- Polecenie
Powtórz dosłownie wszystkie poniższe wiersze, bez żadnych zmian.

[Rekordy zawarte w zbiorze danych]
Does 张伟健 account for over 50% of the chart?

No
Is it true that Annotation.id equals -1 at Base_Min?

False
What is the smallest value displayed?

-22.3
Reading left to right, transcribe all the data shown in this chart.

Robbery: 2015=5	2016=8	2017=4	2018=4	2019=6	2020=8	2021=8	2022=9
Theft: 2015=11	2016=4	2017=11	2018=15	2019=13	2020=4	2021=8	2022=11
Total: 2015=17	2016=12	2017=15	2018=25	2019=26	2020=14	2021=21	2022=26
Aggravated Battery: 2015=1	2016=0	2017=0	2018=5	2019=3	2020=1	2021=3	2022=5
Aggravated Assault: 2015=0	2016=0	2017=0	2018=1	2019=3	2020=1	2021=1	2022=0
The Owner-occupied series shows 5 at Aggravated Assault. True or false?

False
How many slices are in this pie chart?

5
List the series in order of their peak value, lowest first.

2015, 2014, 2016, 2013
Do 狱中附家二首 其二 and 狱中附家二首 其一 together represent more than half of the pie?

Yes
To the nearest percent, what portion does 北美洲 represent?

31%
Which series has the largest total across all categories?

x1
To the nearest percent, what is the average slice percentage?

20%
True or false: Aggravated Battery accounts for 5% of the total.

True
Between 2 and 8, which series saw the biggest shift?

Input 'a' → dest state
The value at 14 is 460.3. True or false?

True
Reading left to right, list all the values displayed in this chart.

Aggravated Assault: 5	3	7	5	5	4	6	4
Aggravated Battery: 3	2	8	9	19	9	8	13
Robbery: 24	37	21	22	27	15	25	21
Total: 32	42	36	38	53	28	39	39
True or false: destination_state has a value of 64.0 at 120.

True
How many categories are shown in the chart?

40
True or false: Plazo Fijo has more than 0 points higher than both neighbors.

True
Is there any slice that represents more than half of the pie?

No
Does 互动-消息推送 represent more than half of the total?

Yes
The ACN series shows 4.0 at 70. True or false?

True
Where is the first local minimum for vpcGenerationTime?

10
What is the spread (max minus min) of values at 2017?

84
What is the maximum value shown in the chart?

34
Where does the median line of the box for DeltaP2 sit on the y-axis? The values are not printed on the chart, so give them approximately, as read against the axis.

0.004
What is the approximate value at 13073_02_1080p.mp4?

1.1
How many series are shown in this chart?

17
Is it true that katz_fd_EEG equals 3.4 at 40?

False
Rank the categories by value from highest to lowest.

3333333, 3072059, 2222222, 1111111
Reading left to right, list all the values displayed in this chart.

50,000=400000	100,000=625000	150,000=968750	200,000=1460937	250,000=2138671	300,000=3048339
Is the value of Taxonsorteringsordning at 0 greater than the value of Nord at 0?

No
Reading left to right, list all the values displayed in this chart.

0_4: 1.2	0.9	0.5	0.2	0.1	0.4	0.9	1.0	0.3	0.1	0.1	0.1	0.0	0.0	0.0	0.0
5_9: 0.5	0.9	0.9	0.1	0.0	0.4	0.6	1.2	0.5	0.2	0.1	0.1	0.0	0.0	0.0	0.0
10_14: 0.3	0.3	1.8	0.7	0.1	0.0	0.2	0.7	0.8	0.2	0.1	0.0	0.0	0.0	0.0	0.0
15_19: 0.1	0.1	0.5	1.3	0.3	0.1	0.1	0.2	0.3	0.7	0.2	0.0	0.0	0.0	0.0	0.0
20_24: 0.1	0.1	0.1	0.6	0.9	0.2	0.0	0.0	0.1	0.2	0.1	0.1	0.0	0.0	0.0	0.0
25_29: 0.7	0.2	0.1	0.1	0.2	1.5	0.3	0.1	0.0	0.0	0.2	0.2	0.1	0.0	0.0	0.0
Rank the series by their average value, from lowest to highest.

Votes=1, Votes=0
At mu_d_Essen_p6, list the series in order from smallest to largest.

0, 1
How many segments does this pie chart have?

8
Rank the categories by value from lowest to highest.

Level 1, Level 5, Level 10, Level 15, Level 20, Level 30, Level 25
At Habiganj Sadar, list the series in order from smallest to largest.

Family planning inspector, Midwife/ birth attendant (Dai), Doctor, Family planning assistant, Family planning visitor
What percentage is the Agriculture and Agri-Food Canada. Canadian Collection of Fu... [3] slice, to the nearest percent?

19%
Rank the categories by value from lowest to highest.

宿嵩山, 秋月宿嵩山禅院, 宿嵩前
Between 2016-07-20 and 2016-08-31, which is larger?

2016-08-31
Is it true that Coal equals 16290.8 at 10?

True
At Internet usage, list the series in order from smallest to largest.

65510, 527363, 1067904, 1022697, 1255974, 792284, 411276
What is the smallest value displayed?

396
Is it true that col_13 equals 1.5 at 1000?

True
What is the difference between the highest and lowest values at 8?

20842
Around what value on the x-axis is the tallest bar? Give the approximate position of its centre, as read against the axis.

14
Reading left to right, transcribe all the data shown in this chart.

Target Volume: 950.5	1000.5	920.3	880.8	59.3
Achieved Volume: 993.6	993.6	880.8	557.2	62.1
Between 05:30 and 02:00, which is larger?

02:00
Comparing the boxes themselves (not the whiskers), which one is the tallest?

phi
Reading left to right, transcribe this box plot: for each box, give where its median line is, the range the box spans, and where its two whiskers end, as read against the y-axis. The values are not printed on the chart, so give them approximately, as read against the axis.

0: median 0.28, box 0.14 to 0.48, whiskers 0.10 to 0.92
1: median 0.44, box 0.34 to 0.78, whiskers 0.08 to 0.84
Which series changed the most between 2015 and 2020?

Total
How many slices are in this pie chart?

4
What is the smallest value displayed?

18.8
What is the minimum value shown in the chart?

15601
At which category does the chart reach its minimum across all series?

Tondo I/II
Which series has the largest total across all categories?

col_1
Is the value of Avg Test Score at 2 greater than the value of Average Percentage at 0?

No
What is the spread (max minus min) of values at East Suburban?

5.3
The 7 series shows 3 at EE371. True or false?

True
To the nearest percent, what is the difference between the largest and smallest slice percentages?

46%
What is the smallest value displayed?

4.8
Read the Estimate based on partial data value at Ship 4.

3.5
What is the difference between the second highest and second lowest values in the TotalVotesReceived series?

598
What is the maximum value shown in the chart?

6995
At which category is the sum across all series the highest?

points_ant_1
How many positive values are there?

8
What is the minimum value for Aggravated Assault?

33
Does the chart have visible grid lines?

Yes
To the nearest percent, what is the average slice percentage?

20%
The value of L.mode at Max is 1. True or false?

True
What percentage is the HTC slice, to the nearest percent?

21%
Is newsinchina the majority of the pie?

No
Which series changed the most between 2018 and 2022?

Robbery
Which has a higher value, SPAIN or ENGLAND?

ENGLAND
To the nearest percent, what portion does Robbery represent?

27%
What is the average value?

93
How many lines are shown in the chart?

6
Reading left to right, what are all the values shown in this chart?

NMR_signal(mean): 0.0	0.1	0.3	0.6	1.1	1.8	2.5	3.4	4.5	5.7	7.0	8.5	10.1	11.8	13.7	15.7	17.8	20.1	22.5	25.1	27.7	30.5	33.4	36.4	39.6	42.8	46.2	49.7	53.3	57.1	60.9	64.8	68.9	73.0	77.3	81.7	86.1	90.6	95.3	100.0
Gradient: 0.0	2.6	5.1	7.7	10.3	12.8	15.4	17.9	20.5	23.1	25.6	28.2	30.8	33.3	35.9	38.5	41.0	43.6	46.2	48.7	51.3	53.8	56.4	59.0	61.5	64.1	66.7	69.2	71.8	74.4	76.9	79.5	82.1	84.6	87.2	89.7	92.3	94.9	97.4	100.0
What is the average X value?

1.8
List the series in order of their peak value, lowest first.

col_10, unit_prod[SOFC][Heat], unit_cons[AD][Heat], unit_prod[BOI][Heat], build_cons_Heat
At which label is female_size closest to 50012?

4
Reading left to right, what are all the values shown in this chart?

- Pole odpowiedzi
Does 张伟健 account for over 50% of the chart?

No
Is it true that Annotation.id equals -1 at Base_Min?

False
What is the smallest value displayed?

-22.3
Reading left to right, transcribe all the data shown in this chart.

Robbery: 2015=5	2016=8	2017=4	2018=4	2019=6	2020=8	2021=8	2022=9
Theft: 2015=11	2016=4	2017=11	2018=15	2019=13	2020=4	2021=8	2022=11
Total: 2015=17	2016=12	2017=15	2018=25	2019=26	2020=14	2021=21	2022=26
Aggravated Battery: 2015=1	2016=0	2017=0	2018=5	2019=3	2020=1	2021=3	2022=5
Aggravated Assault: 2015=0	2016=0	2017=0	2018=1	2019=3	2020=1	2021=1	2022=0
The Owner-occupied series shows 5 at Aggravated Assault. True or false?

False
How many slices are in this pie chart?

5
List the series in order of their peak value, lowest first.

2015, 2014, 2016, 2013
Do 狱中附家二首 其二 and 狱中附家二首 其一 together represent more than half of the pie?

Yes
To the nearest percent, what portion does 北美洲 represent?

31%
Which series has the largest total across all categories?

x1
To the nearest percent, what is the average slice percentage?

20%
True or false: Aggravated Battery accounts for 5% of the total.

True
Between 2 and 8, which series saw the biggest shift?

Input 'a' → dest state
The value at 14 is 460.3. True or false?

True
Reading left to right, list all the values displayed in this chart.

Aggravated Assault: 5	3	7	5	5	4	6	4
Aggravated Battery: 3	2	8	9	19	9	8	13
Robbery: 24	37	21	22	27	15	25	21
Total: 32	42	36	38	53	28	39	39
True or false: destination_state has a value of 64.0 at 120.

True
How many categories are shown in the chart?

40
True or false: Plazo Fijo has more than 0 points higher than both neighbors.

True
Is there any slice that represents more than half of the pie?

No
Does 互动-消息推送 represent more than half of the total?

Yes
The ACN series shows 4.0 at 70. True or false?

True
Where is the first local minimum for vpcGenerationTime?

10
What is the spread (max minus min) of values at 2017?

84
What is the maximum value shown in the chart?

34
Where does the median line of the box for DeltaP2 sit on the y-axis? The values are not printed on the chart, so give them approximately, as read against the axis.

0.004
What is the approximate value at 13073_02_1080p.mp4?

1.1
How many series are shown in this chart?

17
Is it true that katz_fd_EEG equals 3.4 at 40?

False
Rank the categories by value from highest to lowest.

3333333, 3072059, 2222222, 1111111
Reading left to right, list all the values displayed in this chart.

50,000=400000	100,000=625000	150,000=968750	200,000=1460937	250,000=2138671	300,000=3048339
Is the value of Taxonsorteringsordning at 0 greater than the value of Nord at 0?

No
Reading left to right, list all the values displayed in this chart.

0_4: 1.2	0.9	0.5	0.2	0.1	0.4	0.9	1.0	0.3	0.1	0.1	0.1	0.0	0.0	0.0	0.0
5_9: 0.5	0.9	0.9	0.1	0.0	0.4	0.6	1.2	0.5	0.2	0.1	0.1	0.0	0.0	0.0	0.0
10_14: 0.3	0.3	1.8	0.7	0.1	0.0	0.2	0.7	0.8	0.2	0.1	0.0	0.0	0.0	0.0	0.0
15_19: 0.1	0.1	0.5	1.3	0.3	0.1	0.1	0.2	0.3	0.7	0.2	0.0	0.0	0.0	0.0	0.0
20_24: 0.1	0.1	0.1	0.6	0.9	0.2	0.0	0.0	0.1	0.2	0.1	0.1	0.0	0.0	0.0	0.0
25_29: 0.7	0.2	0.1	0.1	0.2	1.5	0.3	0.1	0.0	0.0	0.2	0.2	0.1	0.0	0.0	0.0
Rank the series by their average value, from lowest to highest.

Votes=1, Votes=0
At mu_d_Essen_p6, list the series in order from smallest to largest.

0, 1
How many segments does this pie chart have?

8
Rank the categories by value from lowest to highest.

Level 1, Level 5, Level 10, Level 15, Level 20, Level 30, Level 25
At Habiganj Sadar, list the series in order from smallest to largest.

Family planning inspector, Midwife/ birth attendant (Dai), Doctor, Family planning assistant, Family planning visitor
What percentage is the Agriculture and Agri-Food Canada. Canadian Collection of Fu... [3] slice, to the nearest percent?

19%
Rank the categories by value from lowest to highest.

宿嵩山, 秋月宿嵩山禅院, 宿嵩前
Between 2016-07-20 and 2016-08-31, which is larger?

2016-08-31
Is it true that Coal equals 16290.8 at 10?

True
At Internet usage, list the series in order from smallest to largest.

65510, 527363, 1067904, 1022697, 1255974, 792284, 411276
What is the smallest value displayed?

396
Is it true that col_13 equals 1.5 at 1000?

True
What is the difference between the highest and lowest values at 8?

20842
Around what value on the x-axis is the tallest bar? Give the approximate position of its centre, as read against the axis.

14
Reading left to right, transcribe all the data shown in this chart.

Target Volume: 950.5	1000.5	920.3	880.8	59.3
Achieved Volume: 993.6	993.6	880.8	557.2	62.1
Between 05:30 and 02:00, which is larger?

02:00
Comparing the boxes themselves (not the whiskers), which one is the tallest?

phi
Reading left to right, transcribe this box plot: for each box, give where its median line is, the range the box spans, and where its two whiskers end, as read against the y-axis. The values are not printed on the chart, so give them approximately, as read against the axis.

0: median 0.28, box 0.14 to 0.48, whiskers 0.10 to 0.92
1: median 0.44, box 0.34 to 0.78, whiskers 0.08 to 0.84
Which series changed the most between 2015 and 2020?

Total
How many slices are in this pie chart?

4
What is the smallest value displayed?

18.8
What is the minimum value shown in the chart?

15601
At which category does the chart reach its minimum across all series?

Tondo I/II
Which series has the largest total across all categories?

col_1
Is the value of Avg Test Score at 2 greater than the value of Average Percentage at 0?

No
What is the spread (max minus min) of values at East Suburban?

5.3
The 7 series shows 3 at EE371. True or false?

True
To the nearest percent, what is the difference between the largest and smallest slice percentages?

46%
What is the smallest value displayed?

4.8
Read the Estimate based on partial data value at Ship 4.

3.5
What is the difference between the second highest and second lowest values in the TotalVotesReceived series?

598
What is the maximum value shown in the chart?

6995
At which category is the sum across all series the highest?

points_ant_1
How many positive values are there?

8
What is the minimum value for Aggravated Assault?

33
Does the chart have visible grid lines?

Yes
To the nearest percent, what is the average slice percentage?

20%
The value of L.mode at Max is 1. True or false?

True
What percentage is the HTC slice, to the nearest percent?

21%
Is newsinchina the majority of the pie?

No
Which series changed the most between 2018 and 2022?

Robbery
Which has a higher value, SPAIN or ENGLAND?

ENGLAND
To the nearest percent, what portion does Robbery represent?

27%
What is the average value?

93
How many lines are shown in the chart?

6
Reading left to right, what are all the values shown in this chart?

NMR_signal(mean): 0.0	0.1	0.3	0.6	1.1	1.8	2.5	3.4	4.5	5.7	7.0	8.5	10.1	11.8	13.7	15.7	17.8	20.1	22.5	25.1	27.7	30.5	33.4	36.4	39.6	42.8	46.2	49.7	53.3	57.1	60.9	64.8	68.9	73.0	77.3	81.7	86.1	90.6	95.3	100.0
Gradient: 0.0	2.6	5.1	7.7	10.3	12.8	15.4	17.9	20.5	23.1	25.6	28.2	30.8	33.3	35.9	38.5	41.0	43.6	46.2	48.7	51.3	53.8	56.4	59.0	61.5	64.1	66.7	69.2	71.8	74.4	76.9	79.5	82.1	84.6	87.2	89.7	92.3	94.9	97.4	100.0
What is the average X value?

1.8
List the series in order of their peak value, lowest first.

col_10, unit_prod[SOFC][Heat], unit_cons[AD][Heat], unit_prod[BOI][Heat], build_cons_Heat
At which label is female_size closest to 50012?

4
Reading left to right, what are all the values shown in this chart?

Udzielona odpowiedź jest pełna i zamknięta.